Jeremiah 8:11

8:11 They offer only superficial help

for the hurt my dear people have suffered.

They say, “Everything will be all right!”

But everything is not all right!

Jeremiah 8:21-22

8:21 My heart is crushed because my dear people are being crushed.

I go about crying and grieving. I am overwhelmed with dismay.

8:22 There is still medicinal ointment available in Gilead!

There is still a physician there!

Why then have my dear people

not been restored to health? 10 

Jeremiah 46:19

46:19 Pack your bags for exile,

you inhabitants of poor dear Egypt. 11 

For Memphis will be laid waste.

It will lie in ruins 12  and be uninhabited.

Jeremiah 31:21

31:21 I will say, 13  ‘My dear children of Israel, 14  keep in mind

the road you took when you were carried off. 15 

Mark off in your minds the landmarks.

Make a mental note of telltale signs marking the way back.

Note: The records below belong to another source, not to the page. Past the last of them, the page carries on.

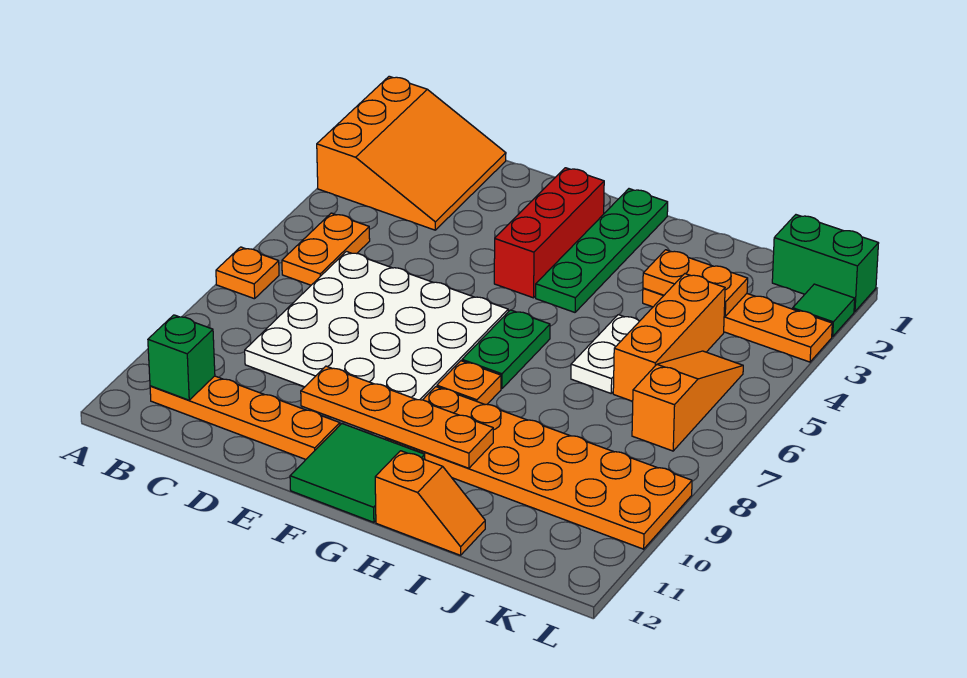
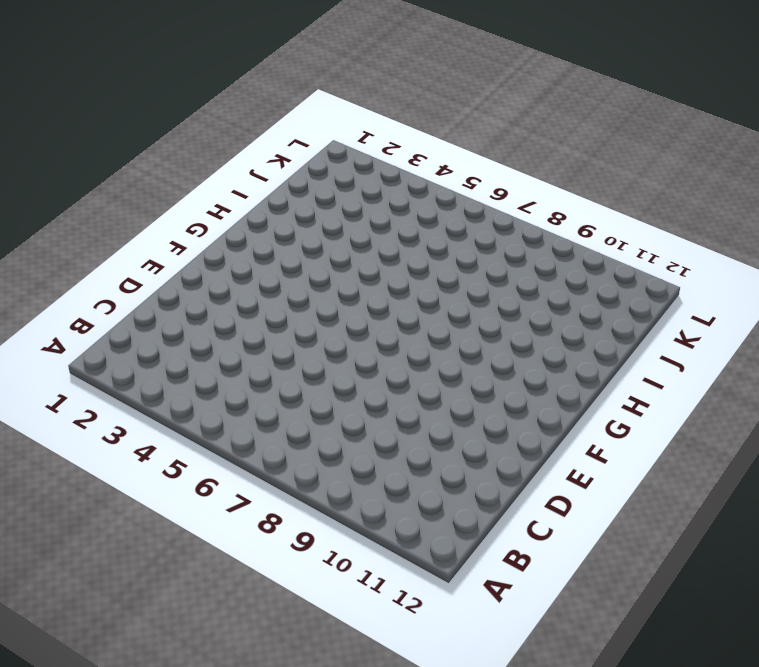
none -> orange slope A1:C3 level 1 top A
none -> orange plate A7 level 1
none -> orange plate B5:B6 level 1

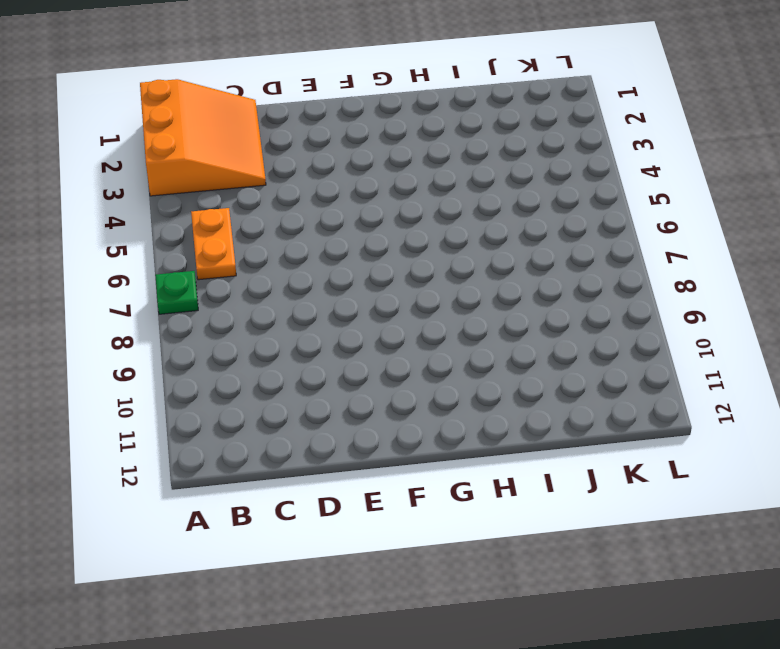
green plate A7 level 1 -> orange plate A7 level 1
none -> orange plate B11:E11 level 1
none -> white plate C6:F9 level 1
none -> red brick F2:F4 level 1

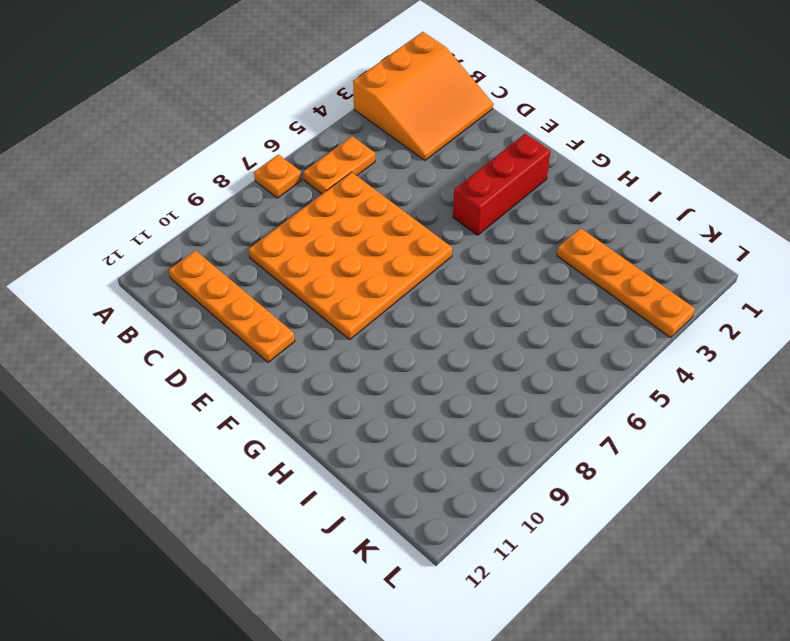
orange plate C6:F9 level 1 -> white plate C6:F9 level 1
none -> green tile F11:G12 level 1
none -> green plate G1:G4 level 1
none -> green plate G6:G7 level 1

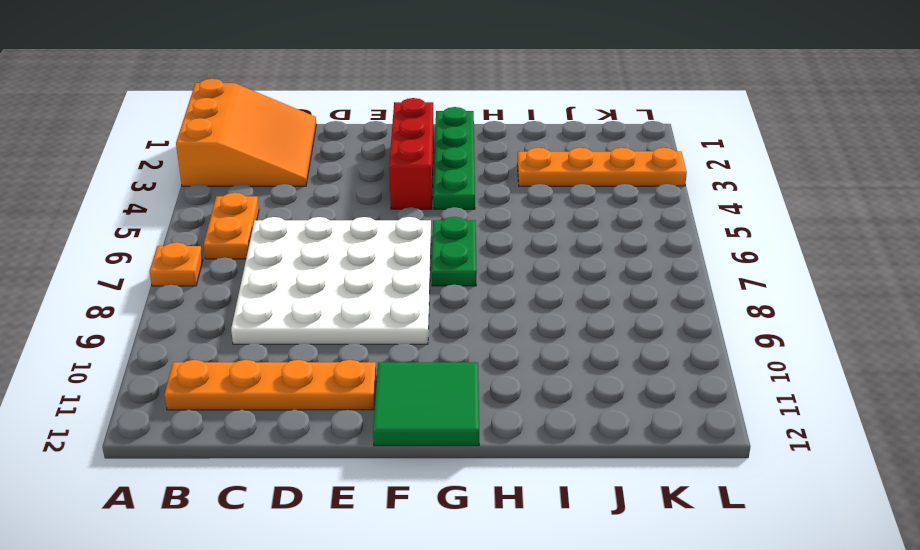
none -> orange plate G8 level 1
none -> orange plate G9:L10 level 1
none -> orange slope H12:I12 level 1 top H

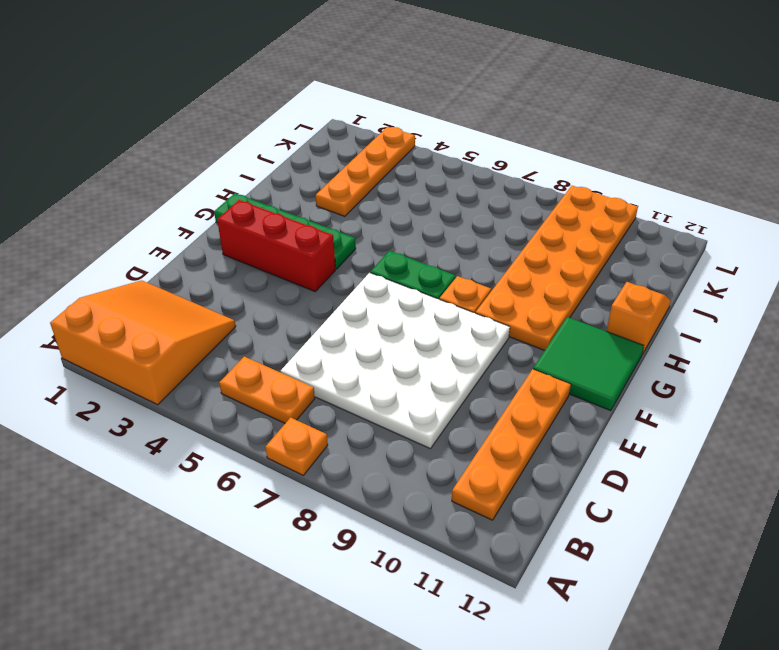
none -> white plate I5:I6 level 1
none -> orange brick J4:J6 level 1
none -> green brick K1:L1 level 1

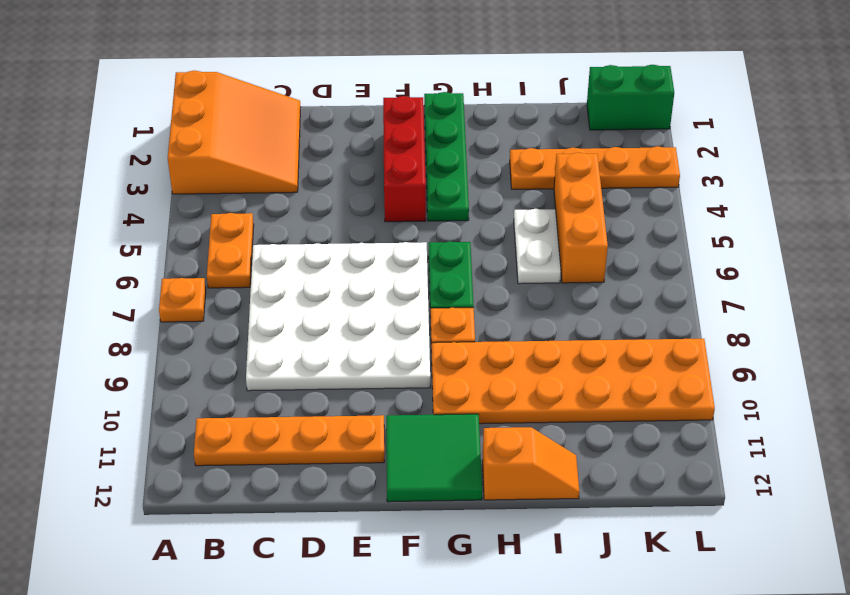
none -> orange slope K5:K7 level 1 top 7
none -> green tile L2 level 1
none -> green brick B11 level 2

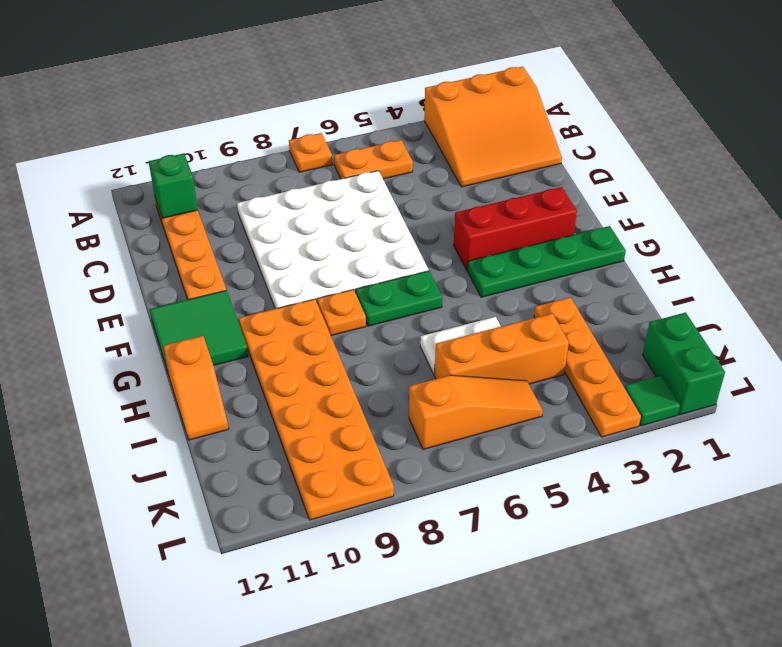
none -> orange plate E10:H10 level 2
none -> orange plate I3:J3 level 2

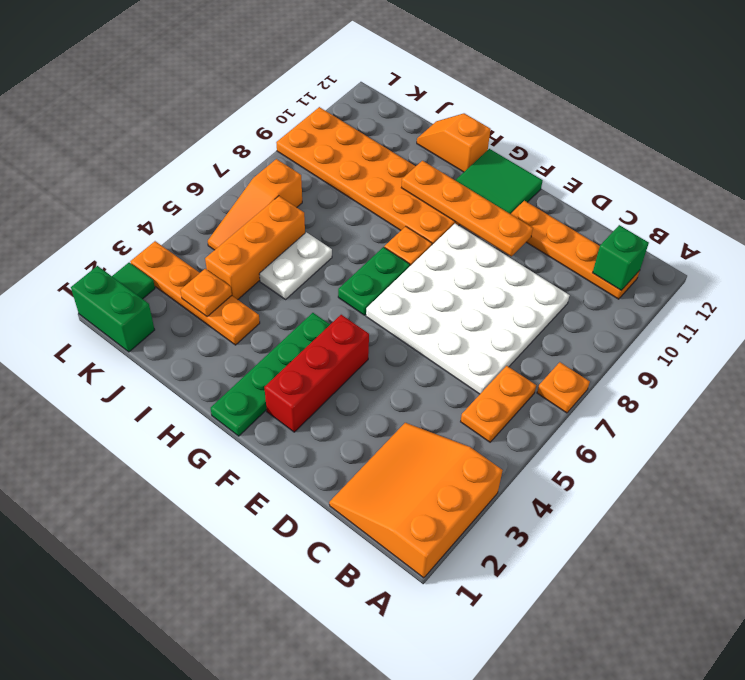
orange plate J3 level 2 -> orange plate I3:J3 level 2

Return, my dear children of Israel.

Return to these cities of yours.


tn Heb “daughter of my people.” For the translation given here see 4:11 and the note on the phrase “dear people” there.

tn Heb “They heal the wound of my people lightly.”

tn Heb “They say, ‘Peace! Peace!’ and there is no peace!”

tn Heb “daughter of my people.” For the translation given here see 4:11 and the note on the phrase “dear people” there.

tn Heb “Because of the crushing of the daughter of my people I am crushed.”

tn Heb “I go about in black [i.e., mourning clothes]. Dismay has seized me.”

tn Heb “balm.” The more familiar “ointment” has been used in the translation, supplemented with the adjective “medicinal.”

sn This medicinal ointment (Heb “balm”) consisted of the gum or resin from a tree that grows in Egypt and Palestine and was thought to have medicinal value (see also Jer 46:11).

tn Heb “Is there no balm in Gilead? Is there no physician there?” In this context the questions are rhetorical and expect a positive answer, which is made explicit in the translation.

sn The prophet means by this metaphor that there are still means available for healing the spiritual ills of his people, mainly repentance, obedience to the law, and sole allegiance to God, and still people available who will apply this medicine to them, namely prophets like himself.

tn Heb “daughter of my people.” For the translation given here see 4:11 and the note on the phrase “dear people” there.

10 tn Or more clearly, “restored to spiritual health”; Heb “Why then has healing not come to my dear people?”

sn Jeremiah is lamenting that though there is a remedy available for the recovery of his people they have not availed themselves of it.

11 tn Heb “inhabitants of daughter Egypt.” Like the phrase “daughter Zion,” “daughter Egypt” is a poetic personification of the land, here perhaps to stress the idea of defenselessness.

12 tn For the verb here see HALOT 675 s.v. II נָצָה Nif and compare the usage in Jer 4:7; 9:11 and 2 Kgs 19:25. BDB derives the verb from יָצַת (so BDB 428 s.v. יָצַת Niph meaning “kindle, burn”) but still give it the meaning “desolate” here and in 2:15 and 9:11.

13 tn The words “I will say” are not in the text. They are supplied in the translation to mark the transition from the address about Israel in a response to Rachel’s weeping (vv. 15-20) to a direct address to Israel which is essentially the answer to Israel’s prayer of penitence (cf. G. L. Keown, P. J. Scalise, T. G. Smothers, Jeremiah 26-52 [WBC], 121.)

sn The Lord here invites Israel to stop dilly-dallying and prepare themselves to return because he is prepared to do something new and miraculous.

14 tn Heb “Virgin Israel.” For the significance see the study note on 31:3.

15 tn Heb “Set your mind to the highway, the way which you went.” The phrase “the way you went” has been translated “the road you took when you were carried off” to help the reader see the reference to the exile implicit in the context. The verb “which you went” is another example of the old second feminine singular which the Masoretes typically revocalize (Kethib הָלָכְתִּי [halakhti]; Qere הָלָכְתְּ [halakht]). The vocative has been supplied in the translation at the beginning to help make the transition from third person reference to Ephraim/Israel in the preceding to second person in the following and to identify the referent of the imperatives. Likewise, this line has been moved to the front to show that the reference to setting up sign posts and landmarks is not literal but figurative, referring to making a mental note of the way they took when carried off so that they can easily find their way back. Lines three and four in the Hebrew text read, “Set up sign posts for yourself; set up guideposts/landmarks for yourself.” The word translated “telltale signs marking the way” occurs only here. Though its etymology and precise meaning are unknown, all the lexicons agree in translating it as “sign post” or something similar based on the parallelism.